Zaman zaman büyük bir otomobil üreticisi, daha önce masada olmayan yeni bir araçla piyasayı deniyor. Mercedes-Benz, lüks bir MPV’nin müşteriler tarafından talep edileceğini düşündü ve 2005’ten beri R-Serisi’ni sundu. Ancak iki yıl sonra, dünya mali krizinin otomobil endüstrisini altüst etmesinden bu yana talihsizdi.
Makyajlı model 2010 yılında 2011 model olarak tanıtıldı ve Mercedes-Benz’in premium MPV’yi kurtarmak için yaptığı son denemeydi. Önde, revize edilmiş versiyon, tamamen yeniden tasarlanan yeni farlar ve tamponlara sahipti. Bi-xenon farlar ve LED gündüz sürüş farlarını entegre eden krom ek parçalarla mevcuttu. Kaputunun ön tarafı daha ok şeklindeydi ve ızgarası daha genişti.

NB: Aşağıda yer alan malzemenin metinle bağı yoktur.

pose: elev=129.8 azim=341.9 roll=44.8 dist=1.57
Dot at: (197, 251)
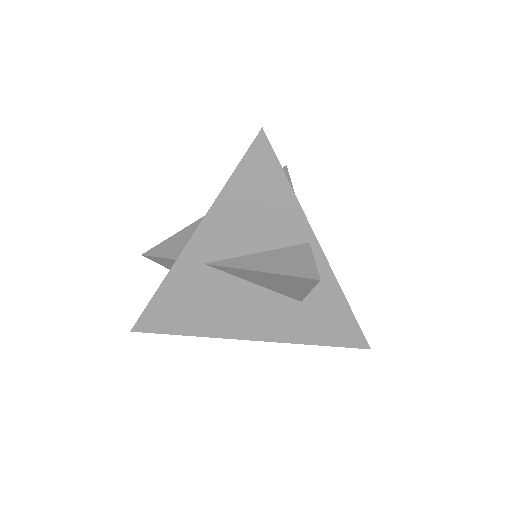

İçeride, R-Serisi farklı oturma düzenleriyle üç sıra halinde yedi koltuk sunuyordu. Kuşkusuz, en büyük konfor, her yolcu için geniş bir alana sahip sadece dört koltuk monte edildiğinde elde edilebilirdi. Mercedes-Benz ayrıca, LCV’den türetilen versiyonların yanı sıra, R-Serisi’nin binek otomobil serisindeki en büyük bagaja sahip olduğunu ve arka ve orta koltuklarla birlikte 2385 litreye (84.2 cu-ft) kadar bagaj taşıyabileceğini belirtti. uzun dingil mesafesi versiyonunda katlanmış.
R-Serisi, M-Serisi ile aynı platforma dayandığından, standart olarak dört tekerlekten çekiş sistemi sunuyordu. Masada sadece iki benzinli motor seçeneği ve 3.0 litrelik bir turbo dizel vardı, ancak bu onun için yeterliydi.